Portugal dispõe hoje de um capital de conhecimento, da credibilidade, de entrosamento em redes e da experiência técnico-diplomática e negocial no seio das organizações internacionais que não pode ser desperdiçado, a fim de se posicionar como um ator relevante na governação digital global. Assim, o caminho a trilhar deve passar por uma presença menos dependente apenas da competência e do voluntarismo dos seus representantes em fóruns internacionais, e mais com uma ação concertada para estruturar essa presença, através do reforço da liderança política e institucional, da coordenação interministerial e da mobilização com os diversos stakeholders envolvidos, em torno de uma visão estratégica comum e coerente, que transforme essa presença e competência técnica em influência concreta a nível global.

Deste modo, face a um mundo em rápida transformação e onde a governação do digital já não é um tema setorial - é sim um eixo transversal e central para o futuro da autonomia nacional e europeia, em particular para a proteção dos direitos fundamentais e da capacidade de inovação – gostaríamos de contribuir para o desiderato de posicionar o país como uma “Nação Digital Global”, lançando para o debate duas prioridades estratégicas:

1) Acelerar a criação da Agência Nacional para o Digital, nela se incluindo competências claras para coordenar e alinhar, de forma transversal, as várias políticas públicas do digital, tal como preconizado na Estratégia Nacional para o Digital.

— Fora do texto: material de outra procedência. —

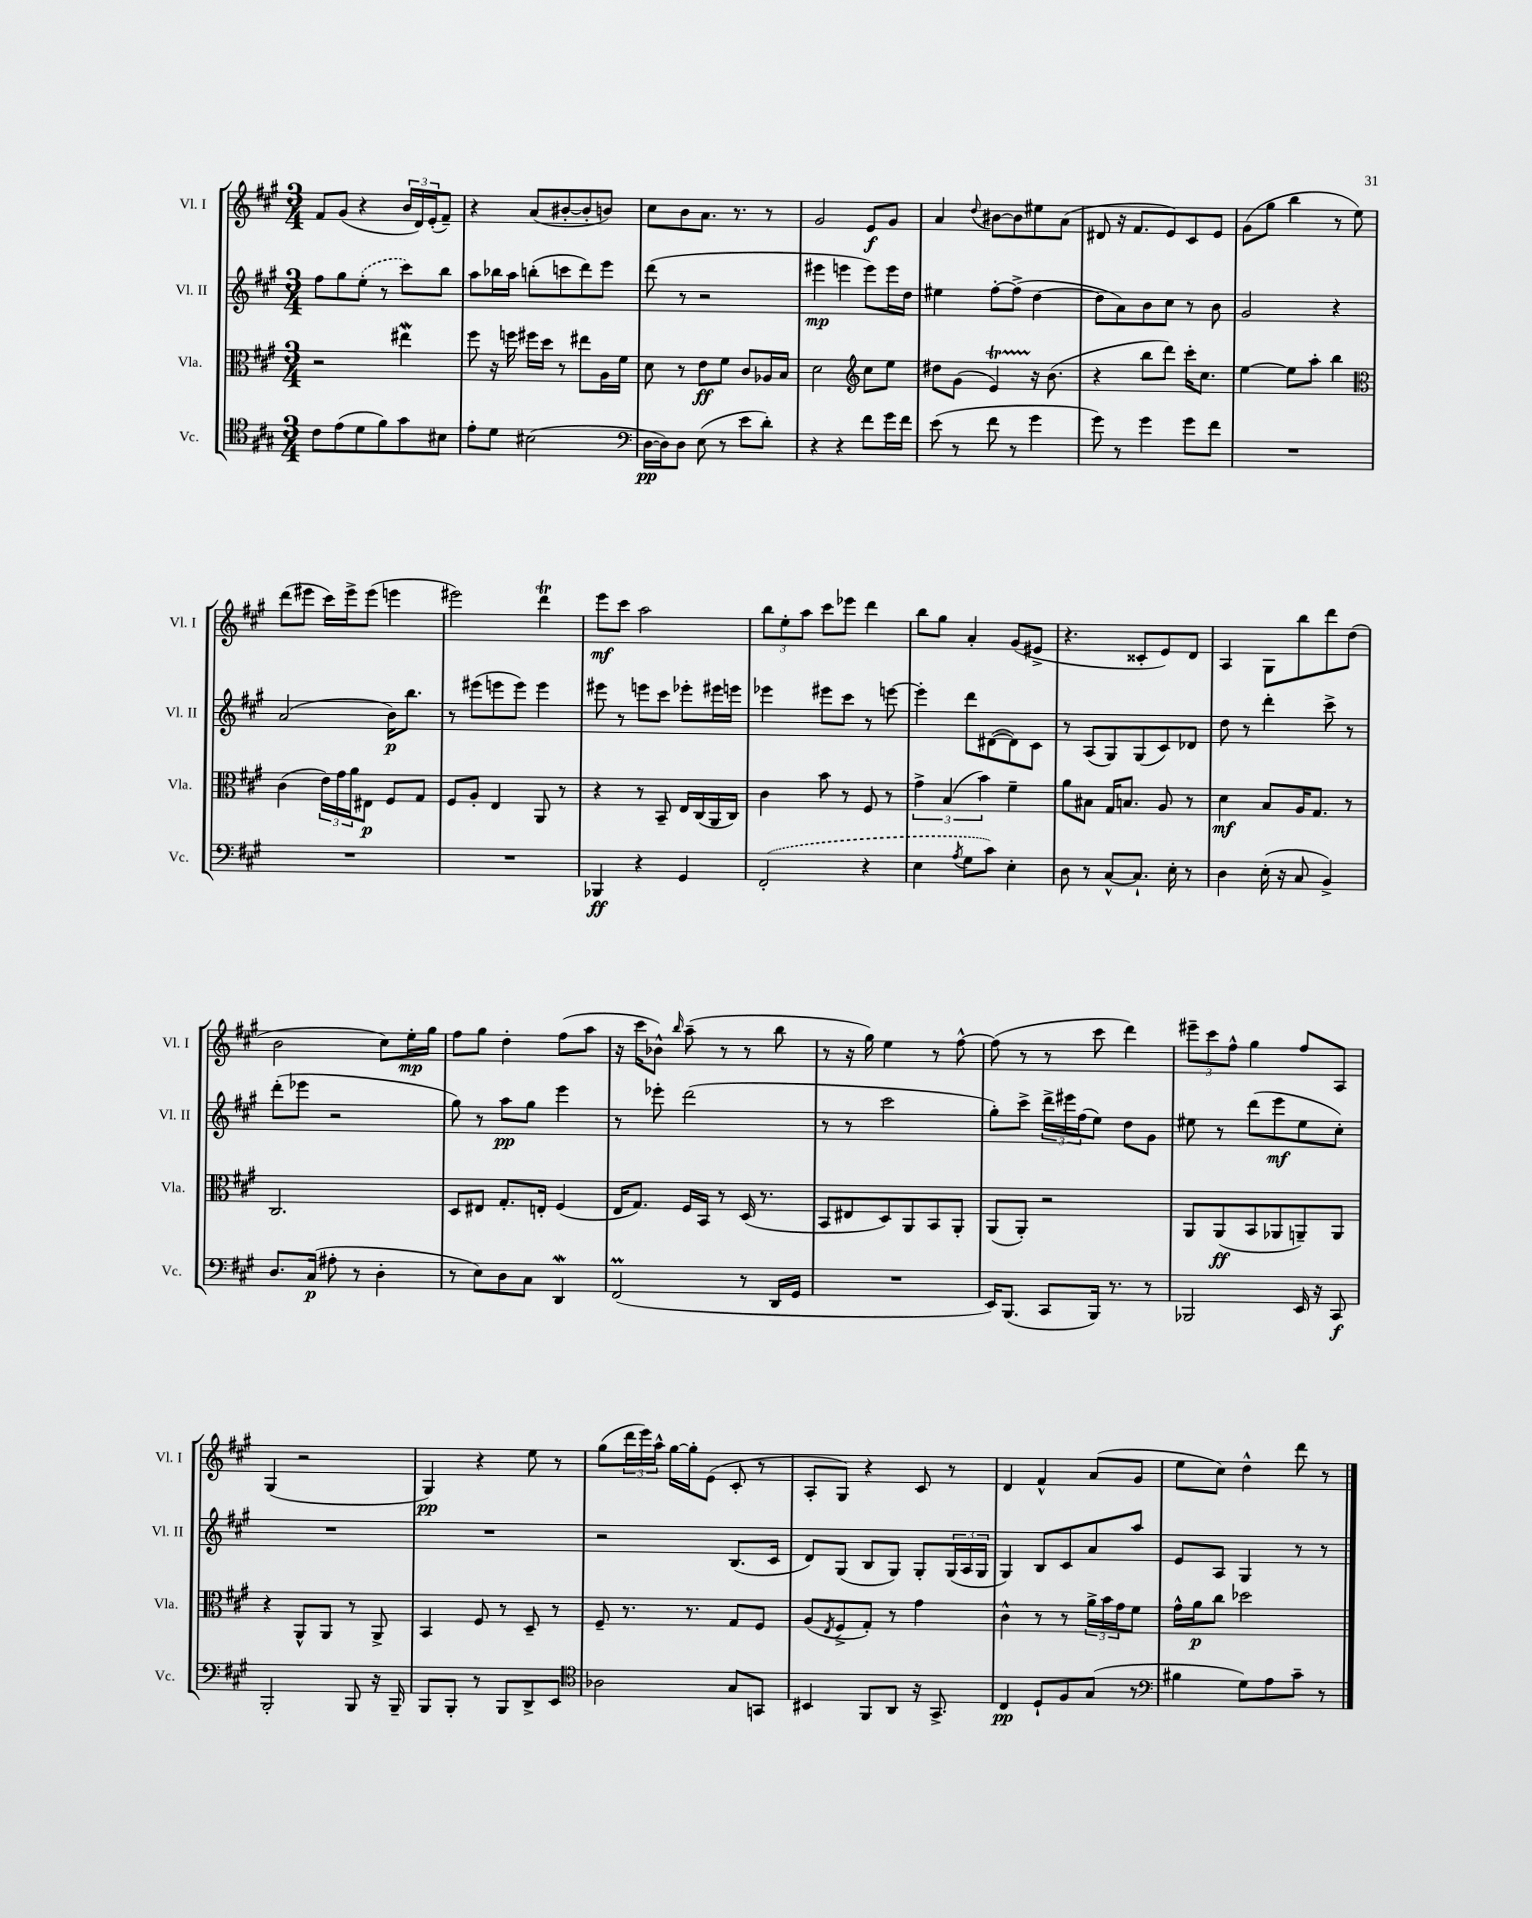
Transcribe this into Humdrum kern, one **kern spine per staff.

**kern	**dynam	**kern	**dynam	**kern	**dynam	**kern	**dynam
*part4	*part4	*part3	*part3	*part2	*part2	*part1	*part1
*staff4	*staff4	*staff3	*staff3	*staff2	*staff2	*staff1	*staff1
*I"Vc.	*	*I"Vla.	*	*I"Vl. II	*	*I"Vl. I	*
*I'Vc.	*	*I'Vla.	*	*I'Vl. II	*	*I'Vl. I	*
*clefC4	*	*clefC3	*	*clefG2	*	*clefG2	*
*k[f#c#g#]	*	*k[f#c#g#]	*	*k[f#c#g#]	*	*k[f#c#g#]	*
*M3/4	*	*M3/4	*	*M3/4	*	*M3/4	*
=41	=41	=41	=41	=41	=41	=41	=41
8c#\L	.	2r	.	8ff#\L	.	8f#/L	.
(8e\	.	.	.	8gg#\	.	(8g#/J	.
8d\	.	.	.	(8ee'\J	.	4r	.
8f#\)	.	.	.	8r	.	.	.
8g#\	.	4ee#XW\	.	8ccc#\L)	.	24b/LL	.
.	.	.	.	.	.	24d/)	.
.	.	.	.	.	.	(24e'/J	.
8B#X\J	.	.	.	8bb\J	.	8f#~/J)	.
=42	=42	=42	=42	=42	=42	=42	=42
8e'\L	.	8ff#\	.	8aa\L	.	4r	.
8d\J	.	16r	.	16bb-X\L	.	.	.
.	.	16ffn\	.	16aa\JJ	.	.	.
(2B#X\	.	16ff#X\LL	.	(8bbn'\L	.	(8a/L	.
.	.	16dd\JJ	.	.	.	.	.
.	.	8r	.	8cccn\	.	[8b#X'/	.
.	.	8ee#X\L	.	8ddd\)	.	8b#'/]	.
.	.	16A\L	.	8eee\J	.	8bn/J)	.
.	.	16f#\JJ	.	.	.	.	.
=43	=43	=43	=43	=43	=43	=43	=43
*clefF4	*	*	*	*	*	*	*
[16D\LL	pp	8d\	.	(8ddd\	.	8cc#\L	.
16D\J])	.	.	.	.	.	.	.
8D\J	.	8r	.	8r	.	8b\	.
(8E\	.	8e\L	ff	2r	.	8.a\J	.
8r	.	8f#\J	.	.	.	.	.
.	.	.	.	.	.	8.r	.
8e\L	.	8c#/L	.	.	.	.	.
8d'\J)	.	16A-X/L	.	.	.	8r	.
.	.	16B/JJ	.	.	.	.	.
=44	=44	=44	=44	=44	=44	=44	=44
4r	.	2d\	.	4eee#X\	mp	2g#/	.
4r	.	.	.	4eeen\	.	.	.
*	*	*clefG2	*	*	*	*	*
8f#\L	.	8cc#\L	.	8eee\L)	.	8e/L	f
16g#\L	.	8ee\J	.	16eee\L	.	8g#/J	.
16f#\JJ	.	.	.	16dd\JJ	.	.	.
=45	=45	=45	=45	=45	=45	=45	=45
(8e\	.	8dd#X\L	.	4ee#X\	.	4a/	.
8r	.	(8g#\J	.	.	.	.	.
.	.	.	.	.	.	8qqdd/	.
8f#\	.	4eT/)	.	[8ff#'\L	.	[8b#X\L	.
8r	.	.	.	(8ff#^\J]	.	8b#\]	.
4g#\	.	16r	.	[4dd\	.	8ee#X\	.
.	.	(8.b\	.	.	.	.	.
.	.	.	.	.	.	(8a\J	.
=46	=46	=46	=46	=46	=46	=46	=46
8g#\)	.	4r	.	8dd\L]	.	8d#X/	.
8r	.	.	.	8a\)	.	16r	.
.	.	.	.	.	.	8.f#/L	.
4g#\	.	8bb\L	.	8b\	.	.	.
.	.	8ddd\J)	.	8cc#\J	.	8e/)	.
8g#\L	.	16ccc#'\KL	.	8r	.	8c#/	.
.	.	8.cc#\J	.	.	.	.	.
8f#\J	.	.	.	8b\	.	8e/J	.
=47	=47	=47	=47	=47	=47	=47	=47
2.r	.	[4ee\	.	2g#/	.	(8g#\L	.
.	.	.	.	.	.	8gg#\J	.
.	.	8ee\L]	.	.	.	4bb\	.
.	.	8aa'\J	.	.	.	.	.
.	.	4bb\	.	4r	.	8r	.
.	.	.	.	.	.	8ee\)	.
!!LO:LB:g=z
=48	=48	=48	=48	=48	=48	=48	=48
*	*	*clefC3	*	*	*	*	*
2.r	.	(4c#\	.	(2a/	.	(8ddd\L	.
.	.	.	.	.	.	8eee#X\J	.
.	.	24e\LL)	.	.	.	16ccc#\LL)	.
.	.	24g#\	.	.	.	.	.
.	.	.	.	.	.	16eee#^\J	.
.	.	24a\J	.	.	.	.	.
.	.	8E#X\J	p	.	.	(8eee#\J	.
.	.	8F#/L	.	16b\KL)	p	4eeen\	.
.	.	.	.	8.bb\J	.	.	.
.	.	8G#/J	.	.	.	.	.
=49	=49	=49	=49	=49	=49	=49	=49
2.r	.	8F#/L	.	8r	.	2eee#X\)	.
.	.	8A'/J	.	(8eee#X\L	.	.	.
.	.	4E/	.	8eeen\	.	.	.
.	.	.	.	8eee\J)	.	.	.
.	.	8AA/	.	4eee\	.	4dddT\	.
.	.	8r	.	.	.	.	.
=50	=50	=50	=50	=50	=50	=50	=50
4BBB-X/	ff	4r	.	8eee#X\	.	8eee\L	mf
.	.	.	.	8r	.	8ccc#\J	.
4r	.	8r	.	8eeen\L	.	2aa\	.
.	.	8BB~/	.	8ccc#\J	.	.	.
4GG#/	.	16E/LL	.	8eee-X'\L	.	.	.
.	.	(16C#/	.	.	.	.	.
.	.	16AA/	.	16eee#X\L	.	.	.
.	.	16C#/JJ)	.	16eeen\JJ	.	.	.
=51	=51	=51	=51	=51	=51	=51	=51
(2FF#'/	.	4c#\	.	4eee-X\	.	12bb\L	.
.	.	.	.	.	.	12ee'\	.
.	.	.	.	.	.	12aa\J	.
.	.	8b\	.	8eee#X\L	.	8ccc#\L	.
.	.	8r	.	8ccc#\J	.	8eee-X\J	.
4r	.	8F#/	.	8r	.	4ddd\	.
.	.	8r	.	[8eeen\	.	.	.
=52	=52	=52	=52	=52	=52	=52	=52
4E\	.	6g#^\	.	4eee'\]	.	8bb\L	.
.	.	.	.	.	.	8gg#\J	.
.	.	(6B/	.	.	.	.	.
8qA/	.	.	.	.	.	.	.
8G#\L	.	.	.	8ddd\L	.	4a'/	.
.	.	6b\)	.	.	.	.	.
8c#\J)	.	.	.	([8d#X\	.	.	.
4E'\	.	4f#~\	.	8d#\])	.	(8g#/L	.
.	.	.	.	8c#\J	.	8e#X^/J	.
=53	=53	=53	=53	=53	=53	=53	=53
8D\	.	8a\L	.	8r	.	4.r	.
8r	.	8B#X\J	.	(8A/L	.	.	.
[8C#^^/L	.	16G#/KL	.	8G#/)	.	.	.
.	.	8.Bn/J	.	.	.	.	.
8.C#`/J]	.	.	.	(8G#/	.	8c##X'/L	.
.	.	8A/	.	8c#/)	.	8e/)	.
16E'\	.	.	.	.	.	.	.
8r	.	8r	.	8d-X/J	.	8d/J	.
=54	=54	=54	=54	=54	=54	=54	=54
4D\	.	4d\	mf	8dd\	.	4A/	.
.	.	.	.	8r	.	.	.
(16E'\	.	8B/L	.	4ddd'\	.	8G#\L	.
16r	.	.	.	.	.	.	.
8C#/	.	16A/K	.	.	.	8bb\	.
.	.	8.G#/J	.	.	.	.	.
4BB^/)	.	.	.	8ccc#^\	.	8ddd\	.
.	.	8r	.	8r	.	(8dd\J	.
!!LO:LB:g=z
=55	=55	=55	=55	=55	=55	=55	=55
8.D/L	.	2.C#/	.	(8ddd'\L	.	2b\	.
.	.	.	.	8eee-X\J	.	.	.
(16C#/Jk	p	.	.	.	.	.	.
8A#X'\	.	.	.	2r	.	.	.
8r	.	.	.	.	.	.	.
4D'\	.	.	.	.	.	8cc#\L)	.
.	.	.	.	.	.	16ee'\L	mp
.	.	.	.	.	.	16gg#\JJ	.
=56	=56	=56	=56	=56	=56	=56	=56
8r	.	8D/L	.	8gg#\)	.	8ff#\L	.
8E\L)	.	8E#X/J	.	8r	.	8gg#\J	.
8D\	.	8.G#'/L	.	8aa\L	pp	4dd'\	.
8C#\J	.	.	.	8gg#\J	.	.	.
.	.	16En'/Jk	.	.	.	.	.
4DDw/	.	(4F#/	.	4eee\	.	(8ff#\L	.
.	.	.	.	.	.	8aa\J	.
=57	=57	=57	=57	=57	=57	=57	=57
(2FF#M/	.	16E/KL	.	8r	.	16r	.
.	.	8.G#/J)	.	.	.	16ccc#\KL	.
.	.	.	.	8eee-X'\	.	8b-X^^\J)	.
.	.	.	.	.	.	16qqbb/	.
.	.	16F#/LL	.	(2ddd\	.	(8aa~\	.
.	.	16BB/JJ	.	.	.	.	.
.	.	8r	.	.	.	8r	.
8r	.	(16D/	.	.	.	8r	.
.	.	8.r	.	.	.	.	.
16DD/LL	.	.	.	.	.	8bb\	.
16GG#/JJ	.	.	.	.	.	.	.
=58	=58	=58	=58	=58	=58	=58	=58
2.r	.	8BB/L	.	8r	.	8r	.
.	.	8E#X/	.	8r	.	16r	.
.	.	.	.	.	.	16gg#\)	.
.	.	8D/)	.	2ccc#\	.	4ee\	.
.	.	8AA/	.	.	.	.	.
.	.	8BB/	.	.	.	8r	.
.	.	8AA'/J	.	.	.	[8ff#^^\	.
=59	=59	=59	=59	=59	=59	=59	=59
16EE/KL)	.	(8AA/L	.	8gg#'\L)	.	(8ff#\]	.
(8.BBB/J	.	.	.	.	.	.	.
.	.	8AA'/J)	.	8ccc#^\J	.	8r	.
8CC#/L	.	2r	.	24ddd^\LL	.	8r	.
.	.	.	.	24eee#X\	.	.	.
.	.	.	.	(24ff#\J	.	.	.
16BBB/Jk)	.	.	.	8ee\J)	.	8ccc#\	.
8.r	.	.	.	.	.	.	.
.	.	.	.	8dd\L	.	4ddd\)	.
8r	.	.	.	8g#\J	.	.	.
=60	=60	=60	=60	=60	=60	=60	=60
2BBB-X/	.	8AA/L	.	8ee#X\	.	12eee#X~\L	.
.	.	.	.	.	.	12ccc#\	.
.	.	(8AA/	ff	8r	.	.	.
.	.	.	.	.	.	12ff#^^\J	.
.	.	8BB/	.	(8ddd\L	.	4gg#\	.
.	.	8AA-X/	.	8eee\	mf	.	.
16EE/	.	8AAn~/)	.	8ee#\	.	8ff#/L	.
16r	.	.	.	.	.	.	.
8CC#/	f	8AA/J	.	8cc#'\J)	.	8A/J	.
!!LO:LB:g=z
=61	=61	=61	=61	=61	=61	=61	=61
2BBB'/	.	4r	.	2.r	.	(4G#/	.
.	.	8AA^^/L	.	.	.	2r	.
.	.	8AA/J	.	.	.	.	.
8BBB/	.	8r	.	.	.	.	.
16r	.	8AA^/	.	.	.	.	.
16BBB~/	.	.	.	.	.	.	.
=62	=62	=62	=62	=62	=62	=62	=62
8BBB/L	.	4BB/	.	2.r	.	4G#/)	pp
8BBB'/J	.	.	.	.	.	.	.
8r	.	8F#/	.	.	.	4r	.
8BBB/L	.	8r	.	.	.	.	.
8DD^/	.	8D~/	.	.	.	8ee\	.
8EE/J	.	8r	.	.	.	8r	.
=63	=63	=63	=63	=63	=63	=63	=63
*clefC4	*	*	*	*	*	*	*
2A-X\	.	8F#~/	.	2r	.	(8gg#\L	.
.	.	8.r	.	.	.	24ddd\L	.
.	.	.	.	.	.	24eee\)	.
.	.	.	.	.	.	24aa^^\JJ	.
.	.	.	.	.	.	[16gg#\LL	.
.	.	8.r	.	.	.	16gg#'\J]	.
.	.	.	.	.	.	(8e\J	.
8G#/L	.	8G#/L	.	(8.B/L	.	8c#'/	.
8GGn/J	.	8F#/J	.	.	.	8r	.
.	.	.	.	16c#/Jk	.	.	.
=64	=64	=64	=64	=64	=64	=64	=64
4BB#X/	.	(8A/L	.	8d/L)	.	8A'/L	.
.	.	8qE/	.	.	.	.	.
.	.	8F#^/	.	(8G#/J	.	8G#/J)	.
8FF#/L	.	8G#'/J)	.	8B/L	.	4r	.
8AA/J	.	8r	.	8G#/J)	.	.	.
16r	.	4g#\	.	8G#'/L	.	8c#/	.
8.GG#^/	.	.	.	.	.	.	.
.	.	.	.	(24G#/L	.	8r	.
.	.	.	.	24A/	.	.	.
.	.	.	.	24G#/JJ	.	.	.
=65	=65	=65	=65	=65	=65	=65	=65
4C#/	pp	4c#^^\	.	4G#/)	.	4d/	.
8D`/L	.	8r	.	8B/L	.	4f#^^/	.
8F#/	.	8r	.	8c#/	.	.	.
(8G#/J	.	24a^\LL	.	8a/	.	(8a/L	.
.	.	24b\	.	.	.	.	.
.	.	24g#\J	.	.	.	.	.
8r	.	8f#\J	.	8aa/J	.	8g#/J	.
=66	=66	=66	=66	=66	=66	=66	=66
*clefF4	*	*	*	*	*	*	*
4B#X\	.	16g#^^\LL	.	8e/L	.	8ee\L	.
.	.	16a\J	p	.	.	.	.
.	.	8cc#\J	.	8A/J	.	8cc#\J)	.
8G#\L)	.	2dd-X\	.	4G#/	.	4dd^^\	.
8A\	.	.	.	.	.	.	.
8c#~\J	.	.	.	8r	.	8ddd\	.
8r	.	.	.	8r	.	8r	.
==	==	==	==	==	==	==	==
*-	*-	*-	*-	*-	*-	*-	*-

2) Que essa mesma Agência, em estreita articulação com as entidades responsáveis pela política externa portuguesa, esteja empoderada para liderar a elaboração de uma Estratégia Nacional de Diplomacia Digital, centrada no reforço de especialistas em governação da internet, em tecnologias digitais e em política pública, capaz de posicionar Portugal de uma forma mais estruturada, ambiciosa e influente nos processos de governação digital à escala europeia e global.


Mais do que uma necessidade institucional, trata-se de uma exigência estratégica para o futuro coletivo do nosso país.